EXERCISE AIM:
Repeat precisely the span of lines below that opens with the line containing "thumb ip: (283, 85)" and closes with the line containing "pinky tip: (280, 194)", both included.

[Records from a data collection]

......

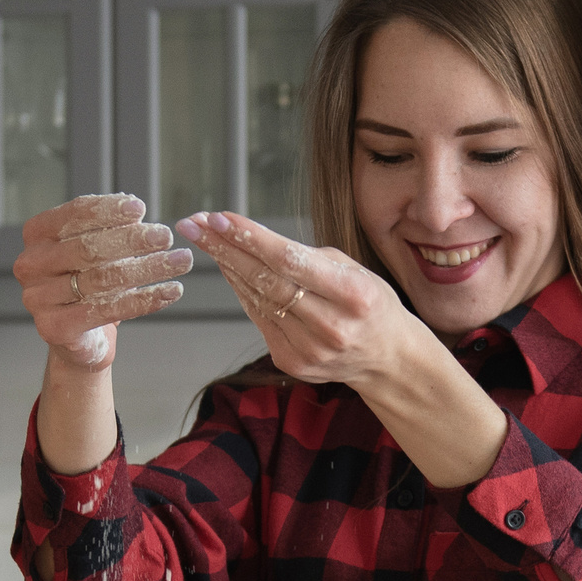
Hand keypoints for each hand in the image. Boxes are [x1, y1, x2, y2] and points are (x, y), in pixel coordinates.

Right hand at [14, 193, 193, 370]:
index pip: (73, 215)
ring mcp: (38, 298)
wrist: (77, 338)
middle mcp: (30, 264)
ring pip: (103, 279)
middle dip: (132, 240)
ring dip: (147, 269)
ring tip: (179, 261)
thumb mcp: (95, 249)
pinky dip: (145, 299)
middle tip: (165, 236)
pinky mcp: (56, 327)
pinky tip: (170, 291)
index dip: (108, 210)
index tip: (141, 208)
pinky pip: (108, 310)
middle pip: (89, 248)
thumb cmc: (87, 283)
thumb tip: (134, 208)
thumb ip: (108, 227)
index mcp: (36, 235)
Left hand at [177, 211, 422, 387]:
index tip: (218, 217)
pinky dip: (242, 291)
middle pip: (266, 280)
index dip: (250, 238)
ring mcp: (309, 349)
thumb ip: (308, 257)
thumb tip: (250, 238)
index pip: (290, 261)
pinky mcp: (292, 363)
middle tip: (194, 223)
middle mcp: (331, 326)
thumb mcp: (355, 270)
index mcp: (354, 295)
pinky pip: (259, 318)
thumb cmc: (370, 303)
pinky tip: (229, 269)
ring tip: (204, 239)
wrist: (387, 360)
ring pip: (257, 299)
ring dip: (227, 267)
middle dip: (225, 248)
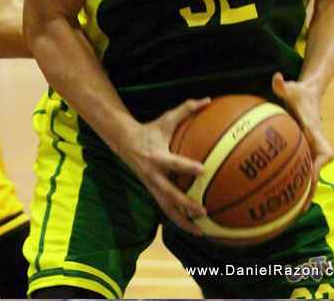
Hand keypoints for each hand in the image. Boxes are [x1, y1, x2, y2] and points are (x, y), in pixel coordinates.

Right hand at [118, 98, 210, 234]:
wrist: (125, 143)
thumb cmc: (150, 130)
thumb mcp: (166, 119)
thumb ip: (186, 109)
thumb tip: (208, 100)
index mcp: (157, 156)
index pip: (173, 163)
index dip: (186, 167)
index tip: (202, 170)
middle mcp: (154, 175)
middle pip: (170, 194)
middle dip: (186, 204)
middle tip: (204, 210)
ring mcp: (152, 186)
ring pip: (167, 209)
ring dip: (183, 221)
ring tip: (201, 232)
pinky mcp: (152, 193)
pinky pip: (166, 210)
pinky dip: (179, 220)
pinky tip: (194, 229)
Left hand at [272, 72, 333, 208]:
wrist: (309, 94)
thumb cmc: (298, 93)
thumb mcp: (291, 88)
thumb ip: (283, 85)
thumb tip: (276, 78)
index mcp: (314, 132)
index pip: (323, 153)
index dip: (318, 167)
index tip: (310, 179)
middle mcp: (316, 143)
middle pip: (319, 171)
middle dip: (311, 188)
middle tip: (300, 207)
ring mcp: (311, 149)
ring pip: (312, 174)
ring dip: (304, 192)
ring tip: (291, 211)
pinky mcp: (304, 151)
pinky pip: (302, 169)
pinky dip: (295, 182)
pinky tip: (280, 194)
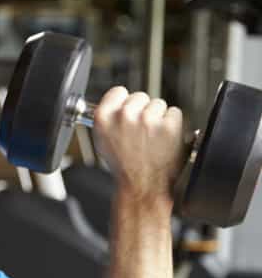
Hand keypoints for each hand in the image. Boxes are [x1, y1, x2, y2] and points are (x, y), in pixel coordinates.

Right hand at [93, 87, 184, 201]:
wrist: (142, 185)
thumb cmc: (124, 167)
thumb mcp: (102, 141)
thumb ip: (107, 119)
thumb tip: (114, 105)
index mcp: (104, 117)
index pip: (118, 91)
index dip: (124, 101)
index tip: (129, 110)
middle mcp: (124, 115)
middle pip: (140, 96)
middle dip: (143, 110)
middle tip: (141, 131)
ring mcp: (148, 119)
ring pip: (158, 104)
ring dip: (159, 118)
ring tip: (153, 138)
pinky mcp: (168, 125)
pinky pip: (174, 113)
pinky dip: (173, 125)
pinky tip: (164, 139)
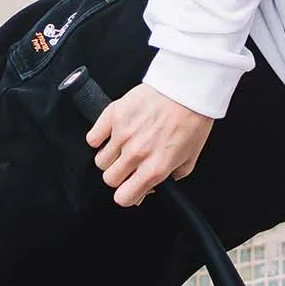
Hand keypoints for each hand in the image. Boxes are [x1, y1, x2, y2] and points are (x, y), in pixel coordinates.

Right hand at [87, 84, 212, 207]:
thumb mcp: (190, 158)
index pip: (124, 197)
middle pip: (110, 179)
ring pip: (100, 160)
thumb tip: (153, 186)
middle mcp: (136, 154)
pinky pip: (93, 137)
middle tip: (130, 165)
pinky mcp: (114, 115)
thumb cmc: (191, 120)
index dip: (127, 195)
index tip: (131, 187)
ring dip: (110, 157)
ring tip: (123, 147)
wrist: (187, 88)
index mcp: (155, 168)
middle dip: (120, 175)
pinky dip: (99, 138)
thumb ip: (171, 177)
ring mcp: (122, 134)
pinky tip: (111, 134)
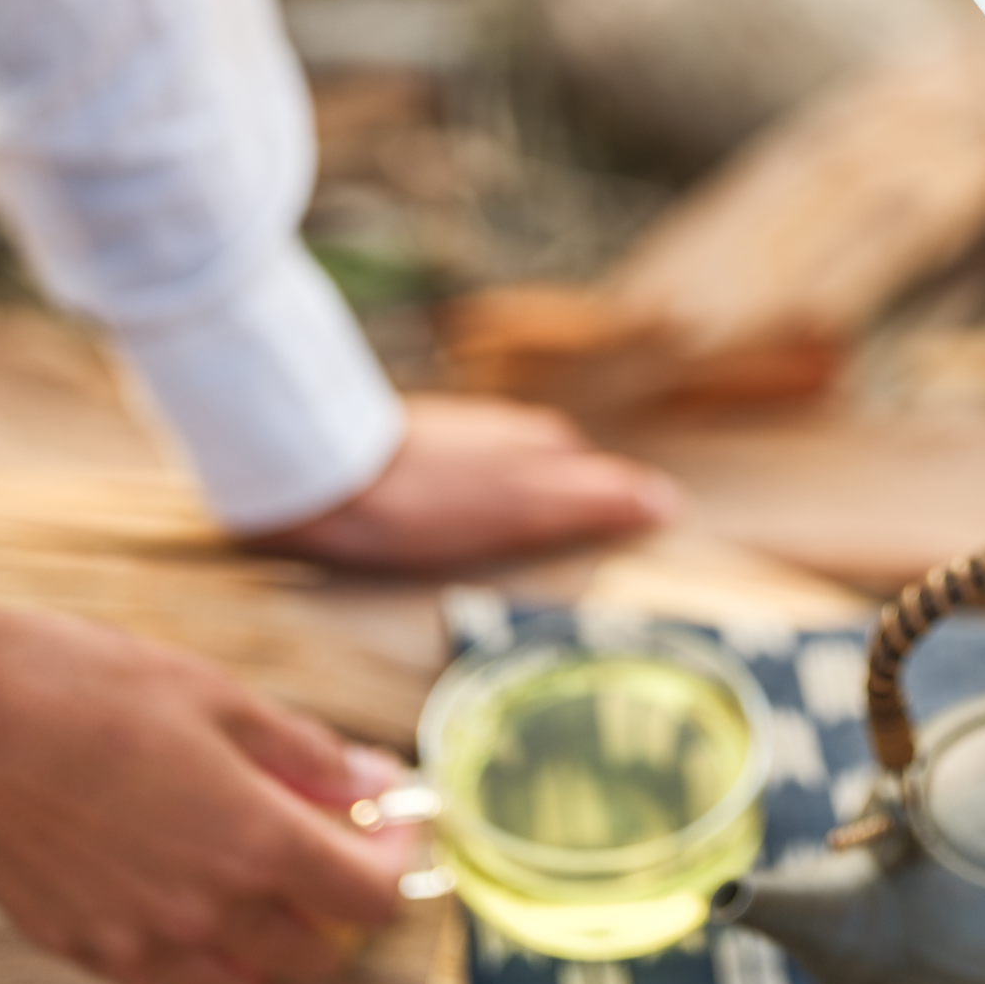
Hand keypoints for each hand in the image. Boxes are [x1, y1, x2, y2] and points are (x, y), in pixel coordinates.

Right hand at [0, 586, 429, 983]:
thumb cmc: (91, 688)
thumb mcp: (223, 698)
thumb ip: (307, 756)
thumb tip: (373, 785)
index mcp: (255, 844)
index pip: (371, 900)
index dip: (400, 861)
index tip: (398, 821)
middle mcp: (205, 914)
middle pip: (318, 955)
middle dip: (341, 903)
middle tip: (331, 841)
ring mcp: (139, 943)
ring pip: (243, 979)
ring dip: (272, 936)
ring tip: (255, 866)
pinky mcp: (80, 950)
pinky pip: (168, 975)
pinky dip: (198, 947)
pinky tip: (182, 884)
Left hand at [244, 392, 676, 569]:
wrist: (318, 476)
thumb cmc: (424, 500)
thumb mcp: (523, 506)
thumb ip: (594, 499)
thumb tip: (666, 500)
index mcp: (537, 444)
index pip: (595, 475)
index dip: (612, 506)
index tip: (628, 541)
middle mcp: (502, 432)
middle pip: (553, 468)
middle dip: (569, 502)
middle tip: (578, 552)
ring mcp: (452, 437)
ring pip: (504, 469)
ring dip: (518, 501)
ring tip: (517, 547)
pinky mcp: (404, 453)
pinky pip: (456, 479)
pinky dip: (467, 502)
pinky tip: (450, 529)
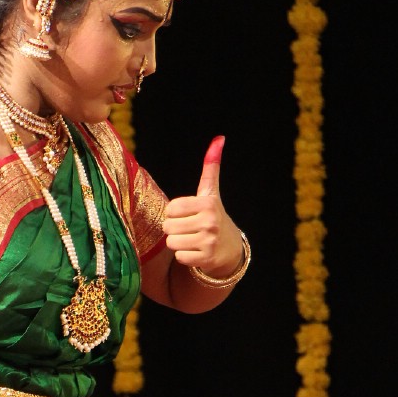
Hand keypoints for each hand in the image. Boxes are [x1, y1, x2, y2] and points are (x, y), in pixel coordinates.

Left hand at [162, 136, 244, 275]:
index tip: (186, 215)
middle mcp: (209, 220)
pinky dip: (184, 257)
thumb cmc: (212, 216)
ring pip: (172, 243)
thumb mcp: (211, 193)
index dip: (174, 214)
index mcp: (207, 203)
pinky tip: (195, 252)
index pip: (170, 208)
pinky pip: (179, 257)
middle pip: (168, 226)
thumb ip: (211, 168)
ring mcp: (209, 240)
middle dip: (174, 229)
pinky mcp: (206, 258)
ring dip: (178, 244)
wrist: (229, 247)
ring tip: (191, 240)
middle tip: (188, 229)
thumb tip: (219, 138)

......

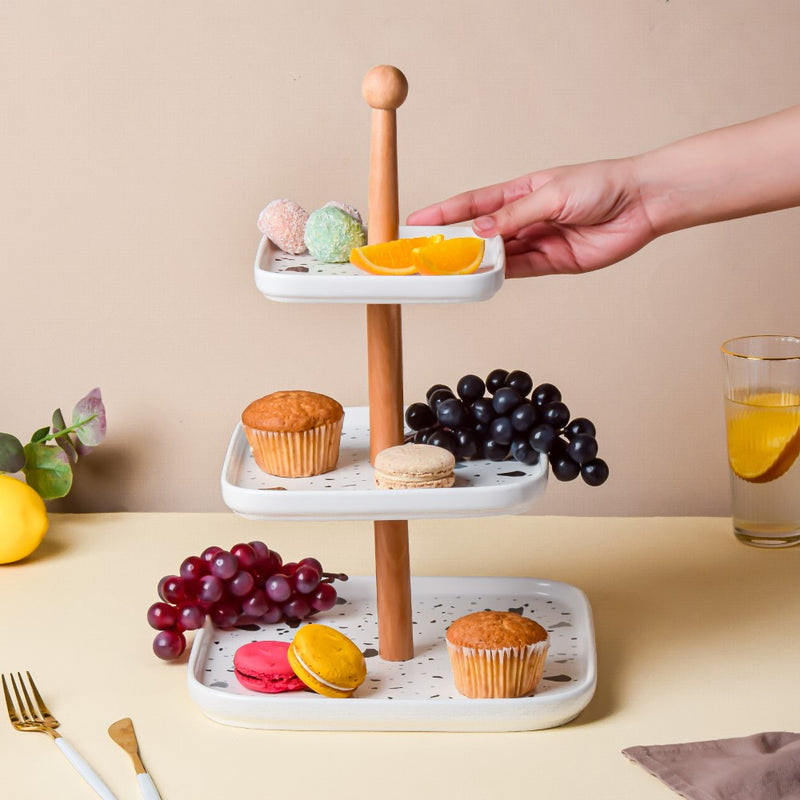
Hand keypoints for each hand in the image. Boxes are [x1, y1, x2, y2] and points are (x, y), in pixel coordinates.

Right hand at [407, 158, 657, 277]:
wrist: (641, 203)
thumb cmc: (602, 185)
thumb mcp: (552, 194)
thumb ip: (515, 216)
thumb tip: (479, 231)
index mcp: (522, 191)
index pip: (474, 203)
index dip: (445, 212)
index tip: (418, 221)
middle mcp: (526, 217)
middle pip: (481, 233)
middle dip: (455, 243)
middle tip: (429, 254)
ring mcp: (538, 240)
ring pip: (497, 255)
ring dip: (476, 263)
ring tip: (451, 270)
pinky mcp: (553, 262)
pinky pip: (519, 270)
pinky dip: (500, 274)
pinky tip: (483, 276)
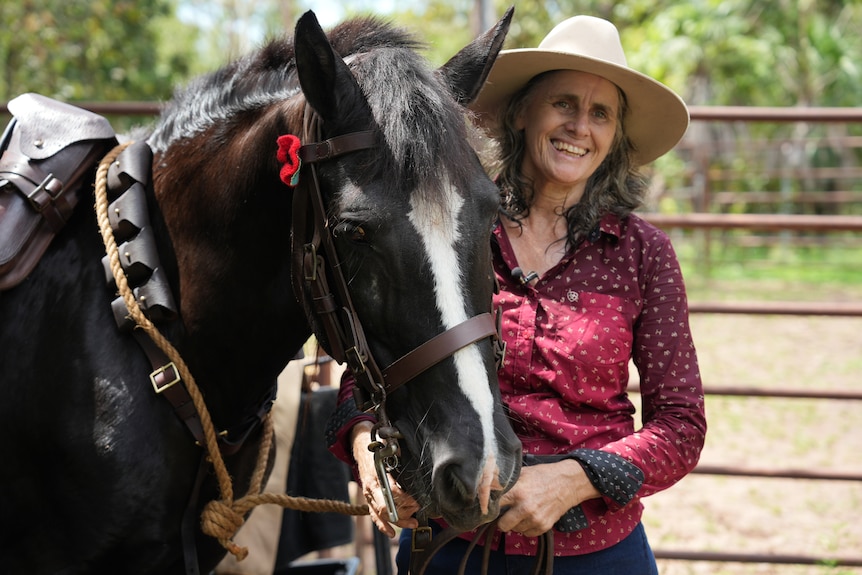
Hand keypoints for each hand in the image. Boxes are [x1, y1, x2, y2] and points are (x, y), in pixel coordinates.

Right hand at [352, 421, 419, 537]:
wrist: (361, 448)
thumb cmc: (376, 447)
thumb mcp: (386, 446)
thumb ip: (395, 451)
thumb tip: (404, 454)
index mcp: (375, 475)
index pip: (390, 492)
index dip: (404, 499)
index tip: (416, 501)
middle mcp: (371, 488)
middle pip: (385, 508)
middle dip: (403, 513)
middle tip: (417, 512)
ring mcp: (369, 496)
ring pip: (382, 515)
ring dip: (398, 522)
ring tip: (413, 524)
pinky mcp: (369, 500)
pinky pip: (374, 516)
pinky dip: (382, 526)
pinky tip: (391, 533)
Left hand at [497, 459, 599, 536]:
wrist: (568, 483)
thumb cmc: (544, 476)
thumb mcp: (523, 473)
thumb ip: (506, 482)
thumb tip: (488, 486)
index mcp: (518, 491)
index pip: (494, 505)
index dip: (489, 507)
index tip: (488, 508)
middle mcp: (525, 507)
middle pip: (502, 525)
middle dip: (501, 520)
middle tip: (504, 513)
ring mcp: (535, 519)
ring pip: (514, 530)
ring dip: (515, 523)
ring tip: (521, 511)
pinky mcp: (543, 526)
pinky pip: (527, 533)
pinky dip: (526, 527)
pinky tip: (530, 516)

......

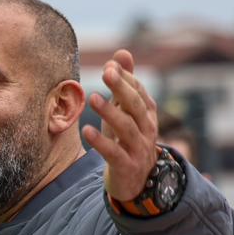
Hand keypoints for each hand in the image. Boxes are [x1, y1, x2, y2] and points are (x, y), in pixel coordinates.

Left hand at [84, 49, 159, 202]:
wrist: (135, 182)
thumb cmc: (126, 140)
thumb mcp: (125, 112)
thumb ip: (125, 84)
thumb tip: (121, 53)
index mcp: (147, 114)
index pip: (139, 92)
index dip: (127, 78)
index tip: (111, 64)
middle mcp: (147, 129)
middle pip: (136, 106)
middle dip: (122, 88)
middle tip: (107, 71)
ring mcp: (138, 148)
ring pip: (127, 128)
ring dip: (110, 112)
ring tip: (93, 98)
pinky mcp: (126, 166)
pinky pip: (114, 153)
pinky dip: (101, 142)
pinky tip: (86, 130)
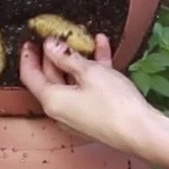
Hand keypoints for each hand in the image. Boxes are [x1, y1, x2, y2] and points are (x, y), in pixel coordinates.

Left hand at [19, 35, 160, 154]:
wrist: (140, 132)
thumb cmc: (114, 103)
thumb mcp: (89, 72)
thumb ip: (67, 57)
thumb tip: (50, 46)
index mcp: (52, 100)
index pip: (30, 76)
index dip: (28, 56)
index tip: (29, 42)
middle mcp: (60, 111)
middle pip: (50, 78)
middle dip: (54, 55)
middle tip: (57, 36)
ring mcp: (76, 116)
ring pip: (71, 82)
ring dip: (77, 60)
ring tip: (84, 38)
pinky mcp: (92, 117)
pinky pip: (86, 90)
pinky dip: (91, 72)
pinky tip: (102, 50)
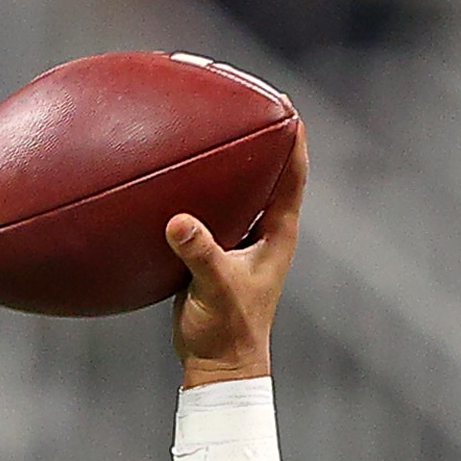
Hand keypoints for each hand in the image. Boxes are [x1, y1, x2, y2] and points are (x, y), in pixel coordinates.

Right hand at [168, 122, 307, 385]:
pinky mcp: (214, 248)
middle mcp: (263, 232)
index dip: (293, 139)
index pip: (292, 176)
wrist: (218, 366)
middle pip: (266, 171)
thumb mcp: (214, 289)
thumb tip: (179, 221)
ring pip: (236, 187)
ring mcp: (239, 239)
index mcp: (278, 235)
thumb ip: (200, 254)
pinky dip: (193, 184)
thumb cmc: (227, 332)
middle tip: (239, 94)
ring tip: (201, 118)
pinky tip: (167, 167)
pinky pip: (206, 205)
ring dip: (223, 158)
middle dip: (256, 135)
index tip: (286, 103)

......

OUTPUT:
thumb ip: (283, 85)
thumb tip: (276, 78)
index mcp: (314, 132)
index pip: (323, 153)
index dip: (318, 167)
index tip: (310, 179)
middle mcp: (316, 143)
middle pip: (319, 171)
middle dip: (311, 188)
middle tip: (300, 207)
ring mcp: (311, 149)
ring pip: (312, 174)
ring dip: (304, 192)
ring tip: (291, 211)
pinky mcp: (304, 151)
pinky pip: (302, 169)
pinky dip: (295, 182)
pinky tip: (280, 194)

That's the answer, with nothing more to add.